The press love a good scare story. The fact that study after study that refuted Wakefield’s hypothesis barely caused a ripple after the tsunami of that initial study. It took Brian Deer’s muckraking and decrying of Wakefield to finally get the fact that MMR does not cause autism on to the front pages. In this context, muckraking is no slight on Deer, for he uncovered lie after filthy lie, abuse and despicable conduct as he investigated Wakefield’s methods and motives. The science may be difficult to comprehend, but Deer turned this into a  thriller-like story.

Had this travesty of a study not appeared in such a well respected journal, had it not been accompanied by a huge press conference laid on by Wakefield’s institution, the Royal Free, then the hypothesised MMR-autism link, that eventually met the fate of so many other poor and fraudulent pieces of work and drowned in its own irreproducability, would have long since faded into history. Too many commentators and politicians blame the press for the furore surrounding Wakefield’s study. Although partially culpable, this is a drastic oversimplification. Journalists, too few with science training or the ability to comprehend a scientific report, were spoon-fed this story by Wakefield and the Royal Free, who produced a video and a press pack to accompany the now infamous press conference.

The MMR-autism farrago was not facilitated by flaws in the peer review system, though they do exist. In fact, four of the six reviewers of the study rejected Wakefield’s paper. Were it not for an editor with the longing to be a sensationalist journalist, the lead researcher’s vested interest in clearing the way for his own vaccine, and the publicity required by a law firm hoping to win huge amounts of compensation for its clients, thus guaranteeing a big payday for themselves, the study would most likely have failed to reach such a wide audience. A poor editorial decision was made. Groups trying to reproduce the work failed. The hypothesis failed. This is what the scientific method does so well and has for centuries. That there are still people out there who, as if on an article of faith, believe that vaccines cause autism is the fault of media outlets and shady journals who make, at best, half-hearted attempts at peer review. Science is self-correcting; journalism and editorial egotism, unfortunately, are not.

6 Comments

  1. A beautiful article… if only there were more about this scandal so beautifully written.

    It sickens me (as an Autistic adult and father of two Autistic children) to read so many parents who are hysterically against the MMR to this day, because of Wakefield’s treacherous lie.

  2. Autismum, you have outdone yourself with this post…brava.

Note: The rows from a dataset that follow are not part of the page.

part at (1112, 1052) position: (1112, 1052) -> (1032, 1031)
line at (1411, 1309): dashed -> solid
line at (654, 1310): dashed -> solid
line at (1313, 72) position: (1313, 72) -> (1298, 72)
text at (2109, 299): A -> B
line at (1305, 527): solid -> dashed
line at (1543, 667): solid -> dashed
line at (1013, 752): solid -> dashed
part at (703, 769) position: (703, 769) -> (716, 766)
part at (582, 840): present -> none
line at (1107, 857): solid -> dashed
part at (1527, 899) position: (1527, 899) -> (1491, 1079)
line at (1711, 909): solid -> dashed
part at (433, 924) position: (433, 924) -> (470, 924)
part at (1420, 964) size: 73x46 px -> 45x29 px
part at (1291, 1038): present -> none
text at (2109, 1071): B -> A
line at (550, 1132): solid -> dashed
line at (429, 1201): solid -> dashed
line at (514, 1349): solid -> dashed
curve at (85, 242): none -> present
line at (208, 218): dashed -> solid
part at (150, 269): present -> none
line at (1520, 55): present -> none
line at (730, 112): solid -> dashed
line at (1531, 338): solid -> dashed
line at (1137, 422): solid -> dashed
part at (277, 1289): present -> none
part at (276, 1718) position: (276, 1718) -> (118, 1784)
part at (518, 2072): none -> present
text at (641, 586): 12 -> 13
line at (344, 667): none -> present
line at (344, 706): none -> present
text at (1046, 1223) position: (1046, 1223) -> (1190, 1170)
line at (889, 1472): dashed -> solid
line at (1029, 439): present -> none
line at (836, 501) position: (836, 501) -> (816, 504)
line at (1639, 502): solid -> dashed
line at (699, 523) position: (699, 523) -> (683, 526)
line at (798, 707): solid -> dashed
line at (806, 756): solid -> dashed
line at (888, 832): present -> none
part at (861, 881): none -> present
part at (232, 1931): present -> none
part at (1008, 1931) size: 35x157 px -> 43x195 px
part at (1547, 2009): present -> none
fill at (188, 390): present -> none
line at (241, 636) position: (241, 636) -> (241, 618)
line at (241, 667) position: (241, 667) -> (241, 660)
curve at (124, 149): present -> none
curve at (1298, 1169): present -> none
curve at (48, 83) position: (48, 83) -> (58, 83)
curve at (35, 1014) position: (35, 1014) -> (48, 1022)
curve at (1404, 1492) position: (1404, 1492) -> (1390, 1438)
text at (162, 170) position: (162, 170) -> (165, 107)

    Sadly, measles, after 14 years of being endemic-free, was declared “endemic” once again in the U.K., 2008:

    http://www.eurosurveillance.org/viewarticle.aspx?articleid=18919

    IMO, you cannot totally eliminate fraudulent studies; the Science and Technology Report and recommendations is a beginning, to set that bar higher for publishing studies in science and medical journals.

  3. This is brilliantly thought out and written. Related to the notion of peer review is what Meredyth Goldberg-Edelson found when she did a longitudinal study of papers dealing with percentages of low IQ in autistic people and found that a large number of papers, gave higher percentages than the source they cited for that percentage.